AUSGEWÄHLTE TEXTSTELLE
Gartentherapie

Gartentherapie

Die Gartentherapie gehört zu den ergotherapeutischen Verfahren.

In den Heinrich Sengelmann Kliniken fassen wir Gartenarbeit nicht nur als Arbeit, sondern auch als Therapie auf. Wir gehen davon aus, dass der Umgang mit Pflanzen und die Bewegung in der Natur Patient*innen in Kontakt mit Wachstum und Veränderung bringen. Wichtig ist, dass die Arbeit mit Erde und Pflanzen konkret und unmittelbar ist.

So ist auch unsere Sprache gespickt mit Redewendungen, die der Natur entliehen sind. Auch in unserer Umgangssprache finden wir viele Redewendungen, die den Umgang mit der Natur und Erde zeigen, wie beispielsweise »die Früchte seiner Arbeit ernten«, »stark wie ein Baum«, »eine blühende Fantasie besitzen« oder »Unkraut vergeht nicht«.

Es können auch problematische Muster deutlich werden. Das Gruppensetting in der Gartentherapie macht soziale Kompetenz und die damit verbundenen Schwierigkeiten oft deutlich. Beides kann gemeinsam mit den Therapeut*innen reflektiert werden.

Die gesunden und kreativen Anteile des*der Patient*in werden angesprochen, während die Erkrankung erst einmal in den Hintergrund tritt. Gartenarbeit ist auch eine körperliche Erfahrung, bei der die Patient*innen wichtige Erfahrungen sammeln, und ihre eigene Belastbarkeit und Körperwahrnehmung spüren.

Durch die Gartentherapie können Patient*innen Fähigkeiten und Potenziale wiederentdecken. Die Arbeit in und mit der Natur steigert nachweislich das psychische und physische Wohlbefinden des Menschen. Viele Patient*innen spüren sich selbst in der Natur und erleben das eigene Bewirken ihrer Tätigkeit, eine innere Zufriedenheit und das Gefühl von Lebendigkeit stellen sich ein.

BEREITGESTELLTE DATEN

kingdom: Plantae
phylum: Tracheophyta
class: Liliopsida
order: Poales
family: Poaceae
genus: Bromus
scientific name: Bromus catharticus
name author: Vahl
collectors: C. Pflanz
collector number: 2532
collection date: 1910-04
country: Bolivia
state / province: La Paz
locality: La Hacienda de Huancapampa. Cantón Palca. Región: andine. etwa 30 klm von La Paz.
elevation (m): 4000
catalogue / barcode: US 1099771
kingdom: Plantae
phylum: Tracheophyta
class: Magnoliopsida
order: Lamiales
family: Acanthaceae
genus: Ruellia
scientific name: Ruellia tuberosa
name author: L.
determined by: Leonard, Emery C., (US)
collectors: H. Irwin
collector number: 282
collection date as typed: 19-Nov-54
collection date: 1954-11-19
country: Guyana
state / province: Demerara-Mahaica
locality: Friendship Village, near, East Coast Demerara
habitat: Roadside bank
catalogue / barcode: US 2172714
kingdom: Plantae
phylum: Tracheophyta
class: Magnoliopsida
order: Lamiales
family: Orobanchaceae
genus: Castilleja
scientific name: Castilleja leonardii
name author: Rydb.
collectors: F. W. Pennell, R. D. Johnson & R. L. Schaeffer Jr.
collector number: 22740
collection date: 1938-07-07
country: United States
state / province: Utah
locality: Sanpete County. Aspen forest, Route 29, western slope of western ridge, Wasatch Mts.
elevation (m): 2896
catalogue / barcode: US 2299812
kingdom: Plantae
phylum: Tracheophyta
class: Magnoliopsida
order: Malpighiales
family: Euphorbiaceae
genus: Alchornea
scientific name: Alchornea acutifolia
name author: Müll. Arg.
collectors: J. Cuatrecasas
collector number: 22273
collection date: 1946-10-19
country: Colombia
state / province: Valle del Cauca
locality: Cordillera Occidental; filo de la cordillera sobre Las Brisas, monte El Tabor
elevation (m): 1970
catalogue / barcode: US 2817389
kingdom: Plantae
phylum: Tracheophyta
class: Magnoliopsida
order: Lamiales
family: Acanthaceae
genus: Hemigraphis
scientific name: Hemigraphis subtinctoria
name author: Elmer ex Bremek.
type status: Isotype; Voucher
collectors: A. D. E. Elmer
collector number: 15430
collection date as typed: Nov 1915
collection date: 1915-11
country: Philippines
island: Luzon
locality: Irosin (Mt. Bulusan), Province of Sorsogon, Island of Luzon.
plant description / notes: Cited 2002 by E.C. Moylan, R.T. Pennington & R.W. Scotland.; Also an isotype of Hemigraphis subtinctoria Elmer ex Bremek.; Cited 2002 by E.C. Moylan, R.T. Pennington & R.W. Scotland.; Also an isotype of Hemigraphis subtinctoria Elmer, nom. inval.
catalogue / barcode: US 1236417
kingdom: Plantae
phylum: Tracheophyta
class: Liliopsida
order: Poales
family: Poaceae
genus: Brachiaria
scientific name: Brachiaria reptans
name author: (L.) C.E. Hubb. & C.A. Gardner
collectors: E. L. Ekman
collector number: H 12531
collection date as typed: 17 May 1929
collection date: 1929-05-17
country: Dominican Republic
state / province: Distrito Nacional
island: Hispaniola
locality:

IHRE AUFGABEN
a: Zu welchen Verfahren zählt die Gartentherapie laut der Textstelle?
b: Fassen Sie die Textstelle über Gartentherapie in zwei Sätzen zusammen.
c: Nennen Sie alle Redewendungen, die die Textstelle als Beispiele für den Umgang mit Natur und Erde in der Umgangssprache anführt.
Für die Bearbeitung der Aufgaben werden die Einträge nicht benötigt.

ANTWORTEN IN REIHENFOLGE
a: Zu den ergotherapeutischen Verfahren.

b: Die Gartentherapie gehört zu den ergotherapeutischen Verfahren und wird in den Heinrich Sengelmann Kliniken als Therapie verstanden, die Patient*innen durch den Umgang mit Pflanzen und die Bewegung in der Natur mit Wachstum und Veränderung in Kontakt bringt. Im Gruppensetting werden soziale Kompetenz und damit verbundene Schwierigkeiten deutlich und können mit den Therapeut*innen reflektiert werden, während gesunde und kreative Anteile angesprochen werden und die Arbeit in der Natur das psychische und physische Wohlbefinden steigert.

c:
- »die Früchte seiner Arbeit ernten«
- »stark wie ein Baum«
- »eine blühende Fantasie besitzen«
- »Unkraut vergeht nicht«